From the data that follows, copy every line holding the string "ARRE".
Start of Source material
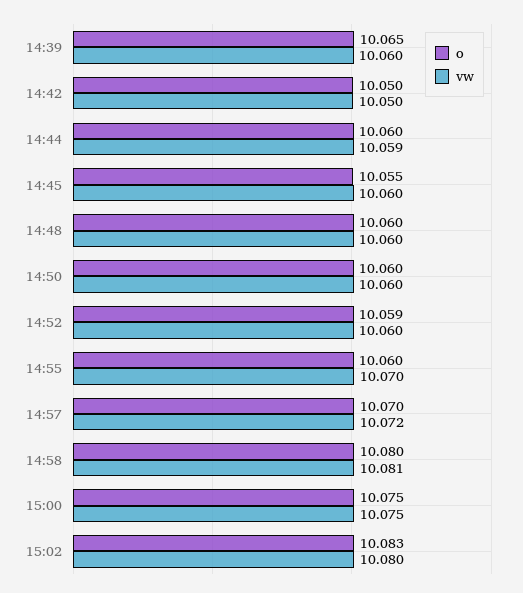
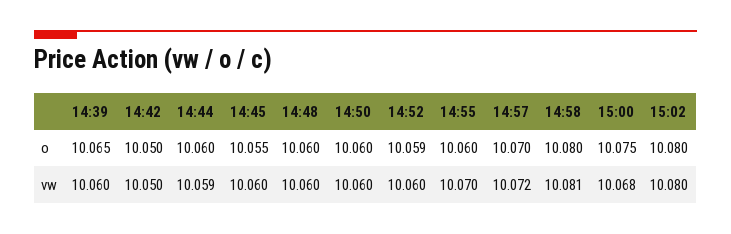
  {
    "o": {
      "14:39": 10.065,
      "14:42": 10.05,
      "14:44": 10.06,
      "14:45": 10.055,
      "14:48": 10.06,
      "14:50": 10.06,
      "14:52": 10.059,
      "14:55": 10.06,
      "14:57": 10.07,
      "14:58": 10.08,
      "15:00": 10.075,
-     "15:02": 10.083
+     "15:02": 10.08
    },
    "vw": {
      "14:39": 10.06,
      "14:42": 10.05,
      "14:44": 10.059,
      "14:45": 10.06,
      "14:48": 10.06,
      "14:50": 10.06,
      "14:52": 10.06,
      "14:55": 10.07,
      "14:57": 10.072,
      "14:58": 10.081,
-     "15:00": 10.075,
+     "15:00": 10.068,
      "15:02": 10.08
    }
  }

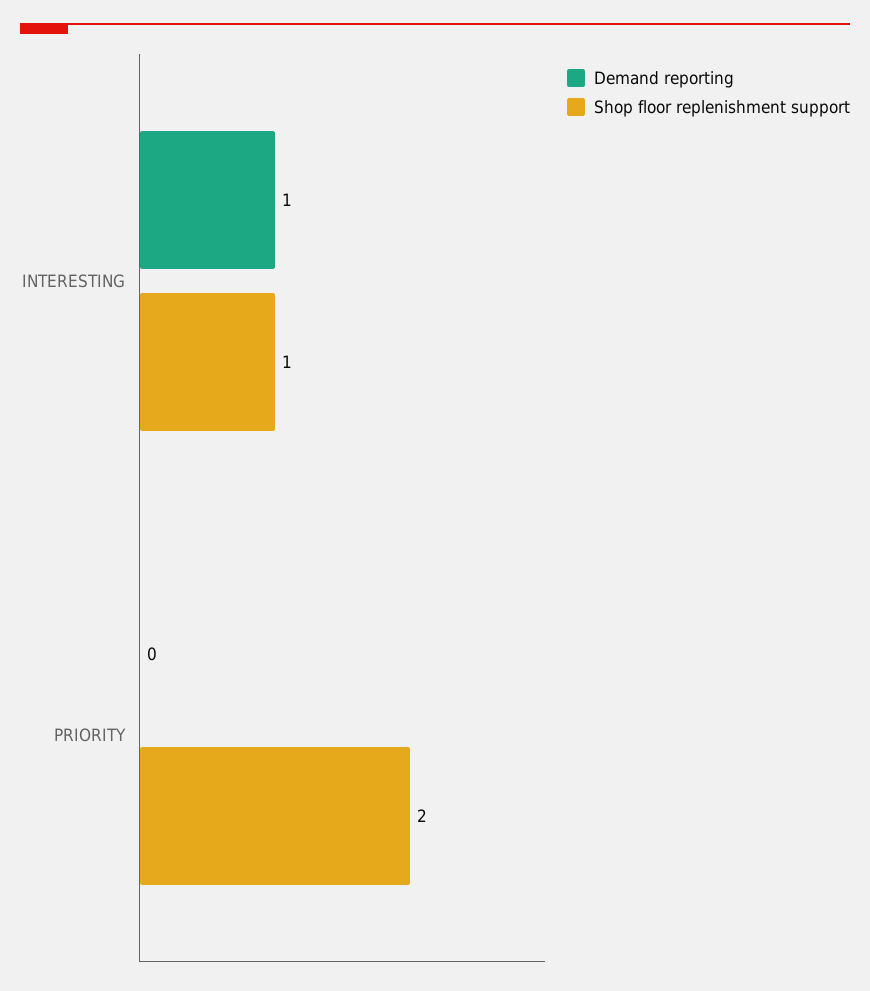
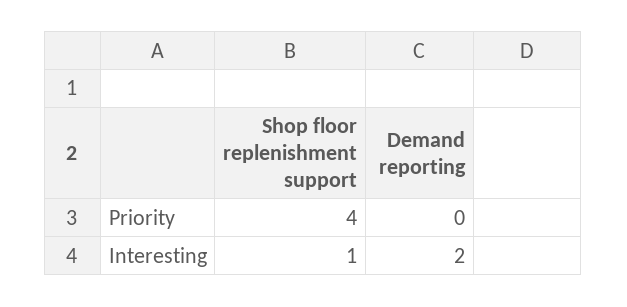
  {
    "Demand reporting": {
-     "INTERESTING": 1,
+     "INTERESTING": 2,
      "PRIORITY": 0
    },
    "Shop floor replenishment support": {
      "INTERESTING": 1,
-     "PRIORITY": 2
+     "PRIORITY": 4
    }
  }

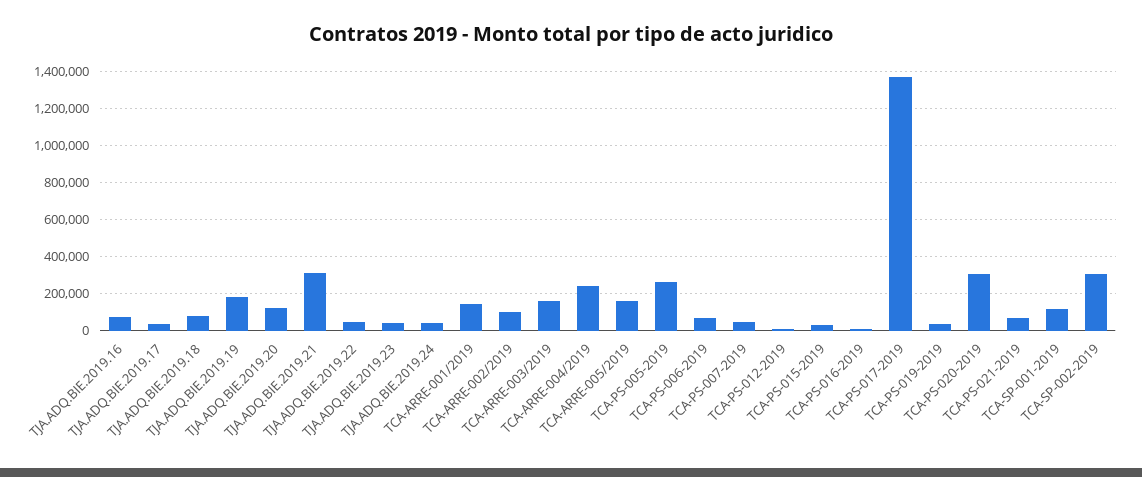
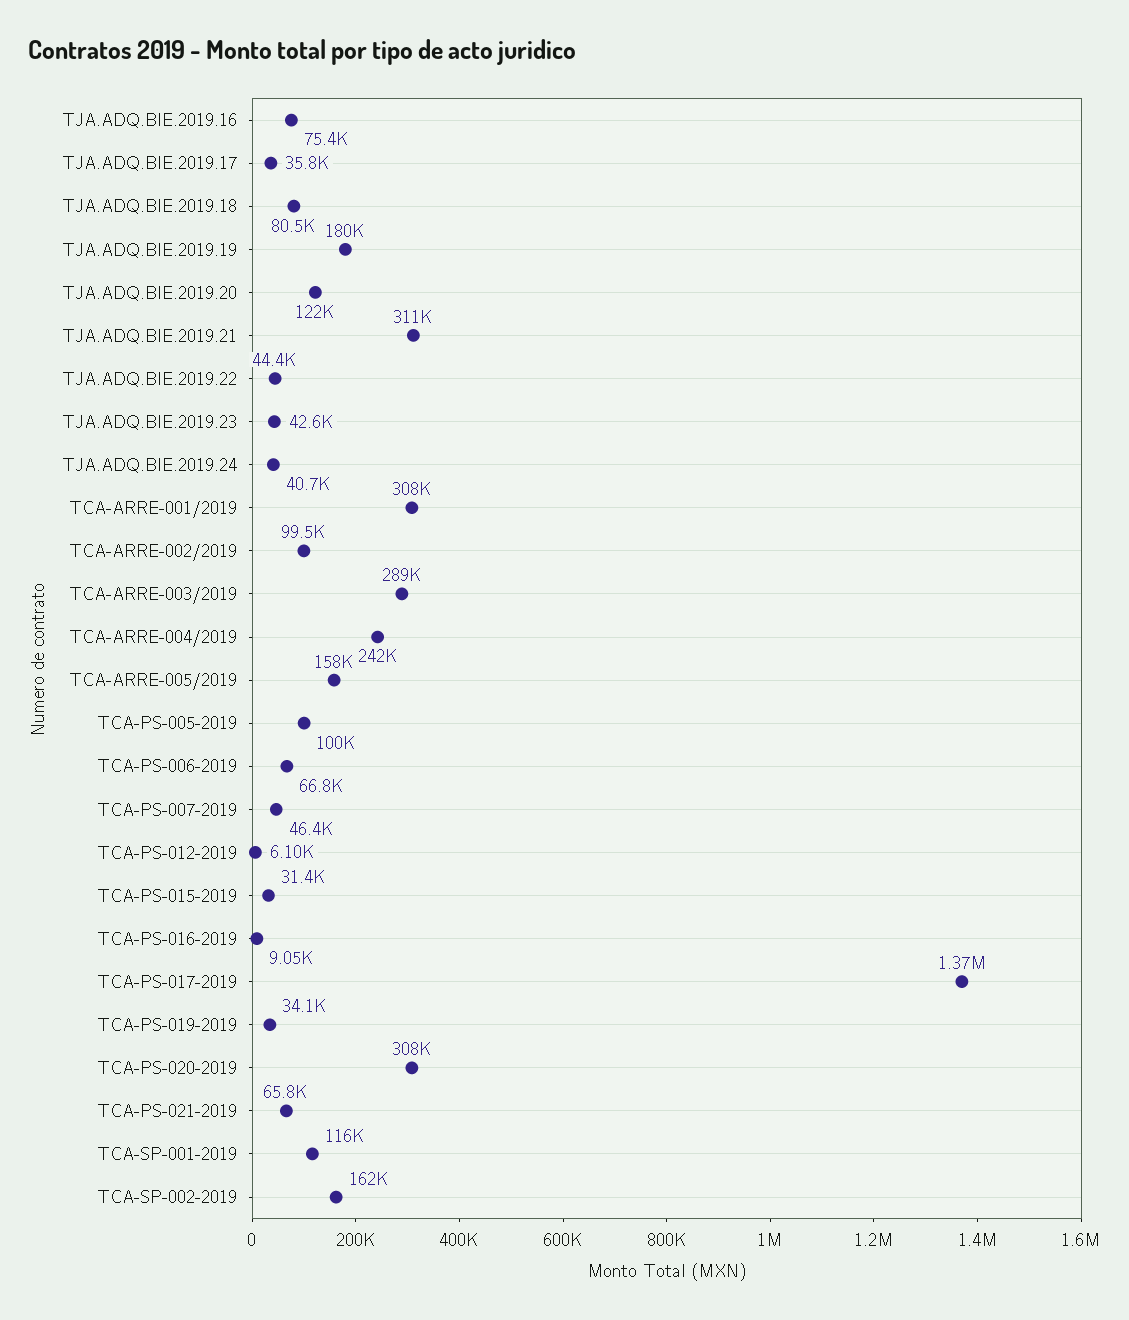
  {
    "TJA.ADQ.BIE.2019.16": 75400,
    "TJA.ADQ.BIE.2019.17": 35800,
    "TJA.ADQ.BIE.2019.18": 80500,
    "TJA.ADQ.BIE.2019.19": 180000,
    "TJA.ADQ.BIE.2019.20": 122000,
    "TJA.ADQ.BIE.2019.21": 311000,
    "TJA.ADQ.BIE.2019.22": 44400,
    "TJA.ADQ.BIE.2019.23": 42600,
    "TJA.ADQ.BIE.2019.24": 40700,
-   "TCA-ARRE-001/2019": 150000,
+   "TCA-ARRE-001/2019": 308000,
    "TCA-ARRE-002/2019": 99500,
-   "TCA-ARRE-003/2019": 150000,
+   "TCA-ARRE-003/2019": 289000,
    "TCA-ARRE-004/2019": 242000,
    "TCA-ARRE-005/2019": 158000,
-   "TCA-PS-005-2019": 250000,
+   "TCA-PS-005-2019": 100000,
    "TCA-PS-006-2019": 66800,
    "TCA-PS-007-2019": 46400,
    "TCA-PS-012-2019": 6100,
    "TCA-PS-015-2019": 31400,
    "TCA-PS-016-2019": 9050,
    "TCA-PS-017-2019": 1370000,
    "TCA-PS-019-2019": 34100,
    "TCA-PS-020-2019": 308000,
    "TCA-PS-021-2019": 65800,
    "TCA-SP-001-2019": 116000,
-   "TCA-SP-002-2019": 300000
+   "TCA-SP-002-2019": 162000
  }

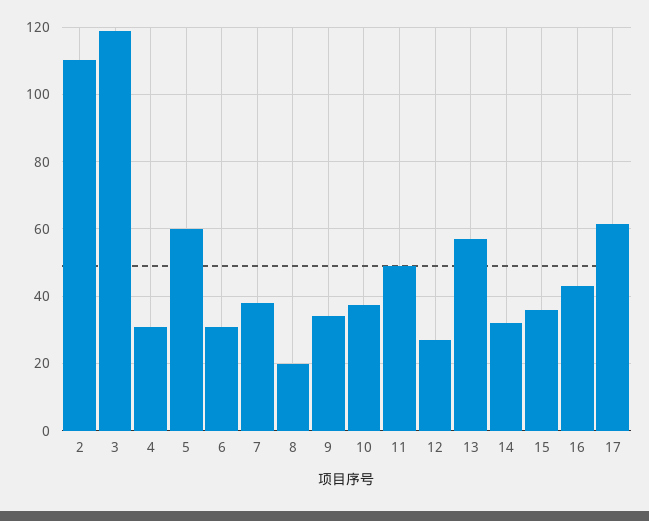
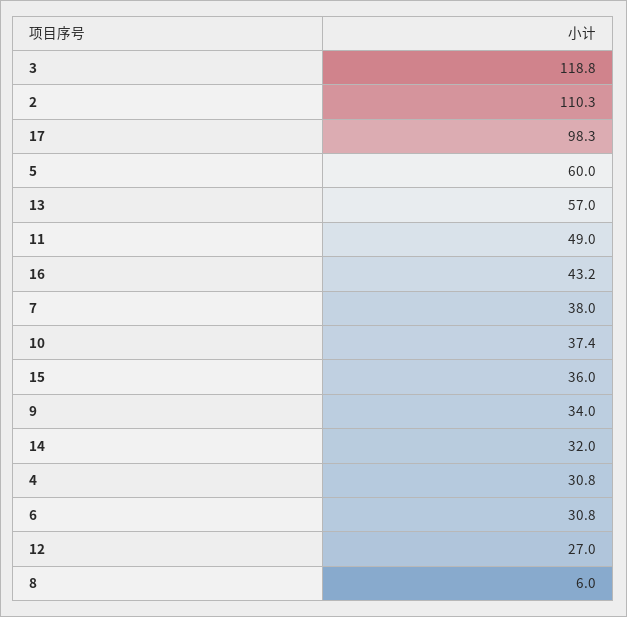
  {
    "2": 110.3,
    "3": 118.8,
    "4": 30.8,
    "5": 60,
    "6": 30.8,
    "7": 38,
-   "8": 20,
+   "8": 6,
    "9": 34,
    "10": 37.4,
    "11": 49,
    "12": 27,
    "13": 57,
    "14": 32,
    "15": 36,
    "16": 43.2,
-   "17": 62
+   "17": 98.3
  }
End of Source material
Result of this task:
-   "TCA-ARRE-001/2019": 150000,
+   "TCA-ARRE-001/2019": 308000,
    "TCA-ARRE-002/2019": 99500,
-   "TCA-ARRE-003/2019": 150000,
+   "TCA-ARRE-003/2019": 289000,
    "TCA-ARRE-004/2019": 242000,
    "TCA-ARRE-005/2019": 158000,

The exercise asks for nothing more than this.